How to fight imposter syndrome, according to an immigrant tech CEO

I’m an immigrant founder of a $1 billion tech company.
Here are my 4 best tips to overcoming imposter syndrome.

Magazine, Making Money, Manny Medina, Business Insider

Last summer, I was interviewed by Elias Torres, the cofounder of Drift, about our experiences as Hispanic entrepreneurs in the United States. Afterward, as I chatted with attendees who were thinking of starting companies, I was struck and saddened by the amount of negative self-talk I heard.

Many of these talented young people had great ideas, but seemed to have convinced themselves they weren’t cut out to be founders.

“I wouldn’t feel comfortable walking into a room of VCs.”

“I have never done this before. They would never trust someone like me.”

“Who am I to start a company?”

I recount this experience not to be critical, but to say that I get it. I’ve been there. In fact, I still am some days.

As immigrant founders, we all share some form of imposter syndrome

I’ve felt it ever since I left Ecuador to come to college in the US at age 20, and at every step in my journey as cofounder of Outreach. Even though I’m now CEO of a company that’s valued at more than $1 billion, is listed on the Forbes Cloud 100, and employs more than 600 people, I still sometimes worry whether a guy with an accent — who worked in shrimp farms most summers as a kid, and whose grandfather was a Communist organizer — is the right person to take forward the company I love.

But here’s the good news. While I don’t think these thoughts will ever go away completely, I’ve learned to control them. In fact, I’ve learned to let them motivate me.

Imposter syndrome is defined as a collection of feelings of inadequacy that persist despite demonstrable success. It can happen to anyone, but is particularly common among women, minorities, immigrants — people who may not fit the common norms in a given community.

The current political situation in the United States exacerbates this phenomenon. Over and over, I hear the narrative that immigrants are bad for our economy and are stealing jobs that should go to Americans. Former President Trump has repeatedly demonized immigrants from Mexico and Central America as rapists and criminals and “invaders.” In fact, last year the  Trump Administration put a temporary ban on the H1-B visa program, which is how Outreach has hired several of our most talented, unique, and irreplaceable employees, particularly data scientists and other highly technical people.

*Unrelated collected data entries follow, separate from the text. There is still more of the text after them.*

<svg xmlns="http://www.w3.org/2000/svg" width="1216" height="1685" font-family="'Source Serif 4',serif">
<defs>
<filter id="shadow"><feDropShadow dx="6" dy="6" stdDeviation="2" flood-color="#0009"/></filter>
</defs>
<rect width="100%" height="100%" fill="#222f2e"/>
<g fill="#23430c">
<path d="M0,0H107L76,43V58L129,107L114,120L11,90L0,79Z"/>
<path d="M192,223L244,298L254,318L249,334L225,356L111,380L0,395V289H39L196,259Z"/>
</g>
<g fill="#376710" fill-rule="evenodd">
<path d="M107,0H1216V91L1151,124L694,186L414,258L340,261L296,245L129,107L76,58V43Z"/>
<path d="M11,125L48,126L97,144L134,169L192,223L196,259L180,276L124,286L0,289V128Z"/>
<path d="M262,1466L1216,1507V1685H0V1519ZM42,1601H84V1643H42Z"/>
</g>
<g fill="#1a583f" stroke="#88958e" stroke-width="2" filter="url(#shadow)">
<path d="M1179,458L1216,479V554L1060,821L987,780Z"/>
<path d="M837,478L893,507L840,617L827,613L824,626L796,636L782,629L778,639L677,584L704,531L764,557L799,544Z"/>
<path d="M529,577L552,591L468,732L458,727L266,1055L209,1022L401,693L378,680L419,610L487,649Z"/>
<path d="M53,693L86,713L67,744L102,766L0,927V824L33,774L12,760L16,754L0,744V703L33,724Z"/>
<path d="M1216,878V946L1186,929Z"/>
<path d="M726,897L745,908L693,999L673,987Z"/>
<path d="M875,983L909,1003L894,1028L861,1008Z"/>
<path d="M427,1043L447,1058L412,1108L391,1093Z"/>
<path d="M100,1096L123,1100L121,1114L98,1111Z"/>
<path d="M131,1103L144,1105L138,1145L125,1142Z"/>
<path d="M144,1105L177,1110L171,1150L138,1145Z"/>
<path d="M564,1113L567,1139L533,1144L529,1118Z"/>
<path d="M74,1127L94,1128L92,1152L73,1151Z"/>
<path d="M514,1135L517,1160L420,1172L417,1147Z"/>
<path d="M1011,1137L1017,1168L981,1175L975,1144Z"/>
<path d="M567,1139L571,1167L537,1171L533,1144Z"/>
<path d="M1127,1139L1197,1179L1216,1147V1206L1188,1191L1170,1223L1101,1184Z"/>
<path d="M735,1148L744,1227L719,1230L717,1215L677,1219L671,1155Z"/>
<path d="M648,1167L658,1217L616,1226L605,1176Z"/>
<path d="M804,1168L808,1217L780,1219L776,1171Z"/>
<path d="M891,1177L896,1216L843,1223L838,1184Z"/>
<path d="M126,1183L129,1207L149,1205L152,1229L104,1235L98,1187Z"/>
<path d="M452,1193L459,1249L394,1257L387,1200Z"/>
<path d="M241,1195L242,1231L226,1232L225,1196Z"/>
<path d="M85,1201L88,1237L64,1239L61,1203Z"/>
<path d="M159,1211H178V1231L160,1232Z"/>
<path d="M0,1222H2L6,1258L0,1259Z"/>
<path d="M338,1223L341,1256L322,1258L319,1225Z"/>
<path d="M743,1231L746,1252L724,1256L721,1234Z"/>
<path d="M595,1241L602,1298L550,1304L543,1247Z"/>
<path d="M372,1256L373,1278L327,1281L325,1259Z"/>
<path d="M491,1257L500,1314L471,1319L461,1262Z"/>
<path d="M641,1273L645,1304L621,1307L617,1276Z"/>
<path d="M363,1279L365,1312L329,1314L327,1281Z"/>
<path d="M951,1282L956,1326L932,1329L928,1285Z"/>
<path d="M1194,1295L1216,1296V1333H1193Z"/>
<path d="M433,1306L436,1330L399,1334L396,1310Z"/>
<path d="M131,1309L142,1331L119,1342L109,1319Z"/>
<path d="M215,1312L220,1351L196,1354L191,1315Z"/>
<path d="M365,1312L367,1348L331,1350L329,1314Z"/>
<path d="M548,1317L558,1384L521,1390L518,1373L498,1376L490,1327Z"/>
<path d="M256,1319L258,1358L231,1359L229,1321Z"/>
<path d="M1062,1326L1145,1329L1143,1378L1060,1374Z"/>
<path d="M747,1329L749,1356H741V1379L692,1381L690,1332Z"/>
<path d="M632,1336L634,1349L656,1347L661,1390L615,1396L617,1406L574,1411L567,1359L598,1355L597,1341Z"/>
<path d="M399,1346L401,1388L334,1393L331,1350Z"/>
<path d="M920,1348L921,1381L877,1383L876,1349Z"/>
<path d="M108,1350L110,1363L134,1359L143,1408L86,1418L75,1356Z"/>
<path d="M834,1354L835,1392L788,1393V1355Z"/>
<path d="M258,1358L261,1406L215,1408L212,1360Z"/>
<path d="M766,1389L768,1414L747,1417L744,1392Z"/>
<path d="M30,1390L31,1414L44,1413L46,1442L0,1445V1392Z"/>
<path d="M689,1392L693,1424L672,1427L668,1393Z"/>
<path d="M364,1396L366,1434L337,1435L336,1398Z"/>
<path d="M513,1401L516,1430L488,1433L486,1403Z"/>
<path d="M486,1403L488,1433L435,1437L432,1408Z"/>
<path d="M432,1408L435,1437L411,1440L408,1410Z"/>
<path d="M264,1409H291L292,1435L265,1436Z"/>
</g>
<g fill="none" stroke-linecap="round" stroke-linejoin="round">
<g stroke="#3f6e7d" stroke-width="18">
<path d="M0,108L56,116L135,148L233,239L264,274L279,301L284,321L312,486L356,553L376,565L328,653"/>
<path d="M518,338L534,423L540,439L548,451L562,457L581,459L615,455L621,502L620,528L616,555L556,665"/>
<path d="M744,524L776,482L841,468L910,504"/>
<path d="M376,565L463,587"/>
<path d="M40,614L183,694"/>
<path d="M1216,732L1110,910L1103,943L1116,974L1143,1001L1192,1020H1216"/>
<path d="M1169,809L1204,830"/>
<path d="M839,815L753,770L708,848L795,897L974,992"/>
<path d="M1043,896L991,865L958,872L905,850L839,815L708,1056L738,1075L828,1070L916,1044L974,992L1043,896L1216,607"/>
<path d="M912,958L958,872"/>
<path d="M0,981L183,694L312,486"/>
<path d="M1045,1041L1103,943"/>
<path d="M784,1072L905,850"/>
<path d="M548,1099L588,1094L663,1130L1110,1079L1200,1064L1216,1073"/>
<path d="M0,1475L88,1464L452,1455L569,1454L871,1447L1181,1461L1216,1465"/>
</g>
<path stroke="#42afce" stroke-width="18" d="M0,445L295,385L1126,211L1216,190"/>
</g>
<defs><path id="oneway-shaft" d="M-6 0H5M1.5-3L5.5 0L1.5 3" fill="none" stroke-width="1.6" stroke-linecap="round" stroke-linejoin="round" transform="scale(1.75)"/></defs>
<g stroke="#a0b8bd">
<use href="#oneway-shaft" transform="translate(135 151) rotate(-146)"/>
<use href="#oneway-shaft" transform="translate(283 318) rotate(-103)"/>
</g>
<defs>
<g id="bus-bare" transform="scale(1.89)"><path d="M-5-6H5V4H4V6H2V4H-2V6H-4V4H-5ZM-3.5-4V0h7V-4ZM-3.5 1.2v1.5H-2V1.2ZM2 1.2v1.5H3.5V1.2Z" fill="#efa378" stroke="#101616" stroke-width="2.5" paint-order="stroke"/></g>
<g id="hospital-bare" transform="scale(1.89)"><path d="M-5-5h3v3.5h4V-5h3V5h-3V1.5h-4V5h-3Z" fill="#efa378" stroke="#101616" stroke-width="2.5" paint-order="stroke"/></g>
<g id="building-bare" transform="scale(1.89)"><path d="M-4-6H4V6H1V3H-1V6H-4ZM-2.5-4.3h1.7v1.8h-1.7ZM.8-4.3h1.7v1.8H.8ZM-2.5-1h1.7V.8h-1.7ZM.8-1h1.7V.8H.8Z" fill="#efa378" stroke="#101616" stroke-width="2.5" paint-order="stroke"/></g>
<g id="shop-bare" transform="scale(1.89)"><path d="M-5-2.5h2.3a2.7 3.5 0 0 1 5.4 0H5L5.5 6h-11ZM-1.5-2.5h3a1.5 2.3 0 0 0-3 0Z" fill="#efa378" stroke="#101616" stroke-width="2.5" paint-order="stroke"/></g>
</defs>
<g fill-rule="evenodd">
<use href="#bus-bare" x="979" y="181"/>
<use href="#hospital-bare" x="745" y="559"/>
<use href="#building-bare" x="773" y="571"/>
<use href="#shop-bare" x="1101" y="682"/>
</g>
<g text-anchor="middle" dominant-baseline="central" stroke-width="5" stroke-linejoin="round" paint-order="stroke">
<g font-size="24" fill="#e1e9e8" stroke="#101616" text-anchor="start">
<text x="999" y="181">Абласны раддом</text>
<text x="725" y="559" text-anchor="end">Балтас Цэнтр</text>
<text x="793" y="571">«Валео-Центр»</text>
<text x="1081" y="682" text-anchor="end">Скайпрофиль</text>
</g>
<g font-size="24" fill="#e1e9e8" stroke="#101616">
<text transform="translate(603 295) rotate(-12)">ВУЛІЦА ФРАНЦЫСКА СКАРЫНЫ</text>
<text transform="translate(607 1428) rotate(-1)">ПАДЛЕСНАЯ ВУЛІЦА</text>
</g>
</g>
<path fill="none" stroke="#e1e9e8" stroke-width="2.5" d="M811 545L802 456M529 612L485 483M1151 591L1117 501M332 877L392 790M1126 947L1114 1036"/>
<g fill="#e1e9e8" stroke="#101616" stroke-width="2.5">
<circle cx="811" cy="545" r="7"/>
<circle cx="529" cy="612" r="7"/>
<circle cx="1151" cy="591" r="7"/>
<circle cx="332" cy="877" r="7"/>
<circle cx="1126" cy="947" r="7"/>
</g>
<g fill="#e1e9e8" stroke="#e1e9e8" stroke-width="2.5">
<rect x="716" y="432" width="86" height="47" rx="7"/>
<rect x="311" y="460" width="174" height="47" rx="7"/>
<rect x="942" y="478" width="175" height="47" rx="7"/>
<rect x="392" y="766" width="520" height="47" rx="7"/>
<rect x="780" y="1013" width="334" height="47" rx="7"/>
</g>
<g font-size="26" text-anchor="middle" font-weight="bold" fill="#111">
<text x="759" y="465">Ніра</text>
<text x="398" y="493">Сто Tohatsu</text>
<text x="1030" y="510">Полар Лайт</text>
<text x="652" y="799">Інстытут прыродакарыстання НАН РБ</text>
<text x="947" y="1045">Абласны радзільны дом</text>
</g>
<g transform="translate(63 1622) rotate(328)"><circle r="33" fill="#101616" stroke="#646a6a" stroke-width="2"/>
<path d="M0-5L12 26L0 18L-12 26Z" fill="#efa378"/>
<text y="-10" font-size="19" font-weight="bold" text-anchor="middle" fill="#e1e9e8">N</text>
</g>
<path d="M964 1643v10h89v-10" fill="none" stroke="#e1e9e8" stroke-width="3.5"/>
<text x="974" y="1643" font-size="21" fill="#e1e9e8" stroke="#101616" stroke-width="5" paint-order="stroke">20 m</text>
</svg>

This problem also extends far beyond official Washington policy. I sometimes feel that kind of resentment from people I meet in daily life, even in progressive places like the Bay Area and Seattle, Outreach’s hometown.

What can other immigrant founders — or anyone, for that matter — do to overcome imposter syndrome? Here are a handful of lessons I’ve learned along the way.

1. Turn it into a positive motivator

Like most thoughts, you can’t just destroy imposter syndrome, but you can control it with healthy habits and discipline.

Don’t hate or judge these thoughts too much — they can even be useful. While they may be misplaced, I think they are related to the paranoia and passion and ambition that many successful people share, and those can all be powerful motivators. They can help you check yourself to make sure you’re not drinking your own Kool-Aid. The trick is to never let your thoughts become debilitating. If you find yourself sitting around finding ways to justify why you’re a horrible founder, it’s time to adjust your mindset.

Meditation can help. I started meditating three years ago, and it’s given me a mechanism to calm the negative voices in my head. It doesn’t silence them, but it lets me observe my own moods and triggers. Am I sad? Am I discouraged? Why? What’s triggering those thoughts? Are negative thoughts sapping my energy? Do I need to go for a walk to change my train of thought? Simply becoming aware of your thoughts without judging them is half the battle.